Filter the data for "scroll" and copy matching lines.
--- DATASET CONTENT Enclosed Below ---
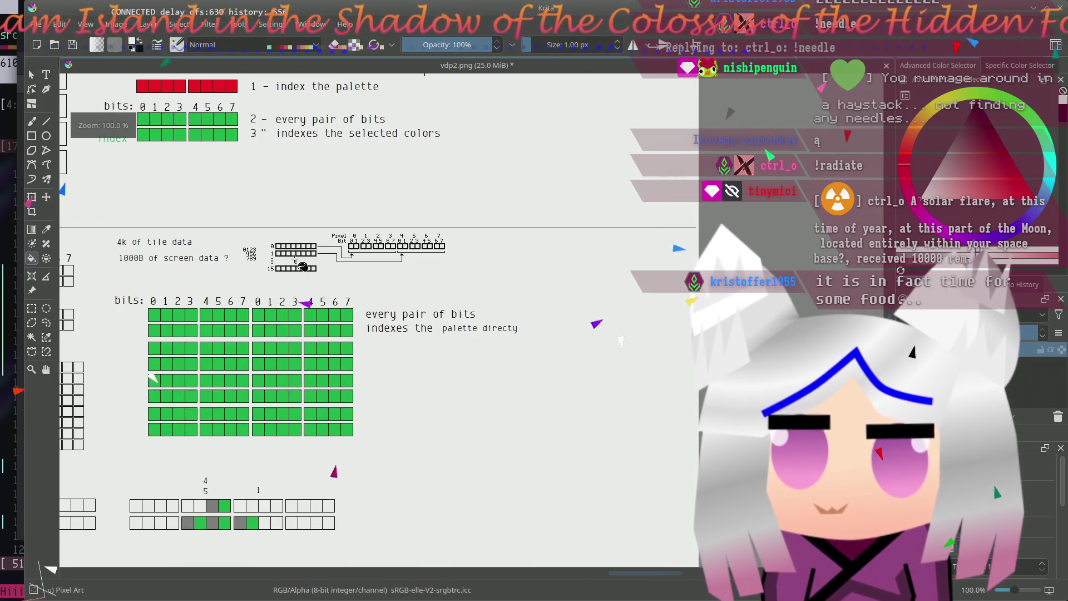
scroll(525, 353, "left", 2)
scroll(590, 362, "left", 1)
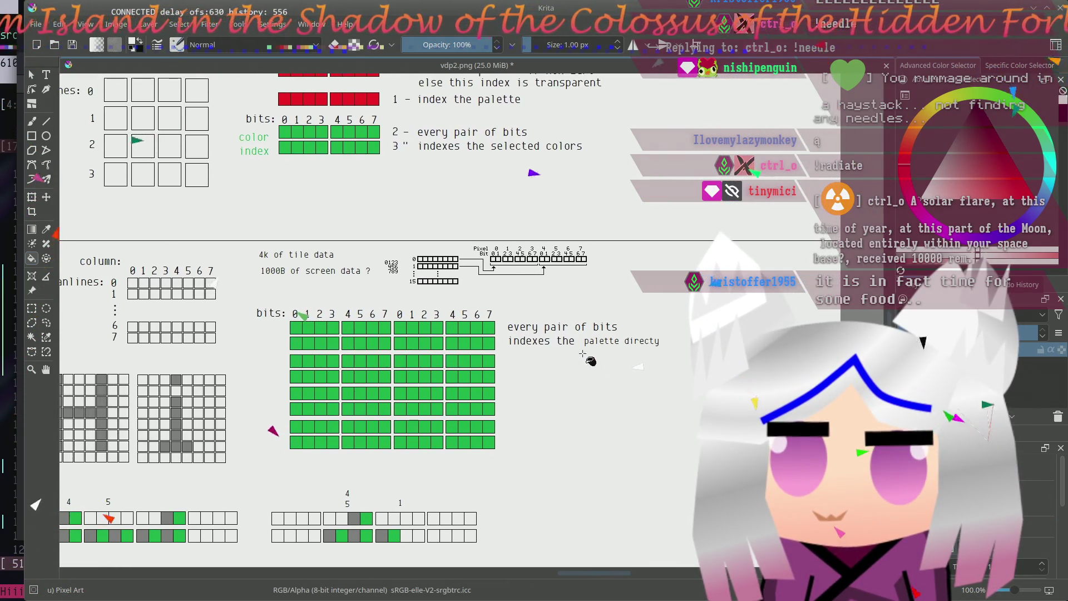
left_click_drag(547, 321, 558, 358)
--- End of Enclosed DATASET CONTENT ---
▸ SOLUTION FOR THIS EXERCISE
scroll(525, 353, "left", 2)
scroll(590, 362, "left", 1)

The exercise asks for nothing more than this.